__TASK ITEM__: Go through the records below and show every line with the string "custom".
++++++++++++++++++++
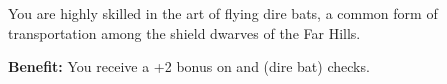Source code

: 
You are highly skilled in the art of flying dire bats, a common form of transportation among the shield dwarves of the Far Hills.

\textbf{Benefit:} You receive a +2 bonus on  and  (dire bat) checks.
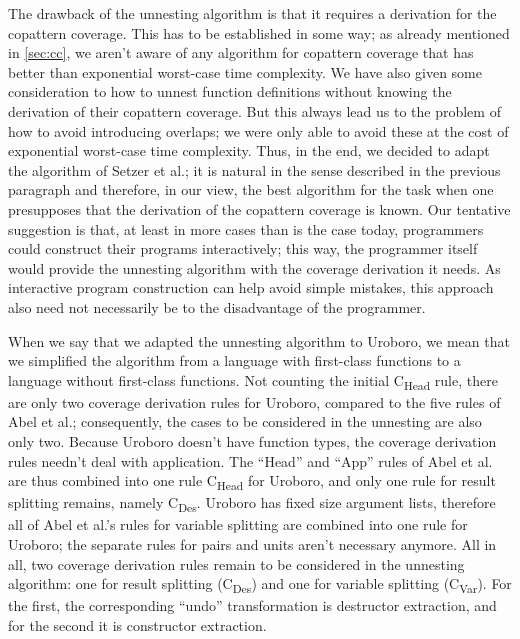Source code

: The drawback of the unnesting algorithm is that it requires a derivation for the copattern coverage. This has to be established in some way; as already mentioned in \autoref{sec:cc}, we aren't aware of any algorithm for copattern coverage that has better than exponential worst-case time complexity. We have also given some consideration to how to unnest function definitions without knowing the derivation of their copattern coverage. But this always lead us to the problem of how to avoid introducing overlaps; we were only able to avoid these at the cost of exponential worst-case time complexity. Thus, in the end, we decided to adapt the algorithm of Setzer et al.; it is natural in the sense described in the previous paragraph and therefore, in our view, the best algorithm for the task when one presupposes that the derivation of the copattern coverage is known. Our tentative suggestion is that, at least in more cases than is the case today, programmers could construct their programs interactively; this way, the programmer itself would provide the unnesting algorithm with the coverage derivation it needs. As interactive program construction can help avoid simple mistakes, this approach also need not necessarily be to the disadvantage of the programmer.

When we say that we adapted the unnesting algorithm to Uroboro, we mean that we simplified the algorithm from a language with first-class functions to a language without first-class functions. Not counting the initial C\textsubscript{Head} rule, there are only two coverage derivation rules for Uroboro, compared to the five rules of Abel et al.; consequently, the cases to be considered in the unnesting are also only two. Because Uroboro doesn't have function types, the coverage derivation rules needn't deal with application. The ``Head'' and ``App'' rules of Abel et al. are thus combined into one rule C\textsubscript{Head} for Uroboro, and only one rule for result splitting remains, namely C\textsubscript{Des}. Uroboro has fixed size argument lists, therefore all of Abel et al.'s rules for variable splitting are combined into one rule for Uroboro; the separate rules for pairs and units aren't necessary anymore. All in all, two coverage derivation rules remain to be considered in the unnesting algorithm: one for result splitting (C\textsubscript{Des}) and one for variable splitting (C\textsubscript{Var}). For the first, the corresponding ``undo'' transformation is destructor extraction, and for the second it is constructor extraction.

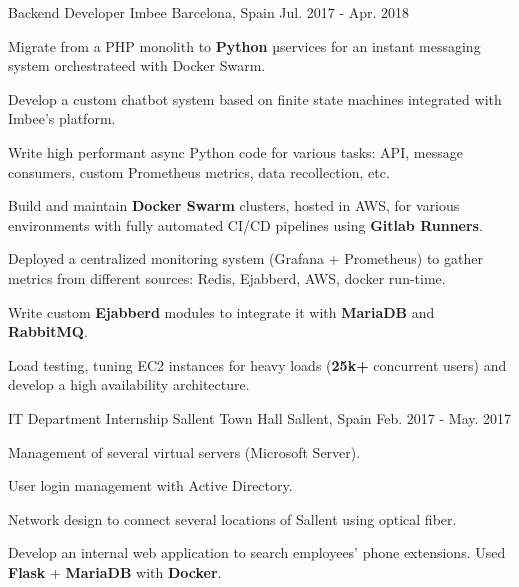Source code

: \begin{cventries}
  \cventry
    {Backend Developer} %
    {Imbee} %
    {Barcelona, Spain} %
    {Jul. 2017 - Apr. 2018} %
    {
      \begin{cvitems} %
        \item {Migrate from a PHP monolith to \textbf{Python} µservices for an instant messaging system orchestrateed with Docker Swarm.}
        \item {Develop a custom chatbot system based on finite state machines integrated with Imbee's platform.}
        \item {Write high performant async Python code for various tasks: API, message consumers, custom Prometheus metrics, data recollection, etc.}
        \item {Build and maintain \textbf{Docker Swarm} clusters, hosted in AWS, for various environments with fully automated CI/CD pipelines using \textbf{Gitlab Runners}.}
        \item {Deployed a centralized monitoring system (Grafana + Prometheus) to gather metrics from different sources: Redis, Ejabberd, AWS, docker run-time.}
        \item {Write custom \textbf{Ejabberd} modules to integrate it with \textbf{MariaDB} and \textbf{RabbitMQ}.}
        \item {Load testing, tuning EC2 instances for heavy loads (\textbf{25k+} concurrent users) and develop a high availability architecture.}
      \end{cvitems}
    }

  \cventry
    {IT Department Internship} %
    {Sallent Town Hall} %
    {Sallent, Spain} %
    {Feb. 2017 - May. 2017} %
    {
      \begin{cvitems} %
        \item {Management of several virtual servers (Microsoft Server).}
        \item {User login management with Active Directory.}
        \item {Network design to connect several locations of Sallent using optical fiber.}
        \item {Develop an internal web application to search employees' phone extensions. Used \textbf{Flask} + \textbf{MariaDB} with \textbf{Docker}.}
      \end{cvitems}
    }

\end{cventries}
++++++++++++++++++++
__OUTPUT OF THE TASK__:
        \item {Develop a custom chatbot system based on finite state machines integrated with Imbee's platform.}
        \item {Write high performant async Python code for various tasks: API, message consumers, custom Prometheus metrics, data recollection, etc.}
        \item {Write custom \textbf{Ejabberd} modules to integrate it with \textbf{MariaDB} and \textbf{RabbitMQ}.}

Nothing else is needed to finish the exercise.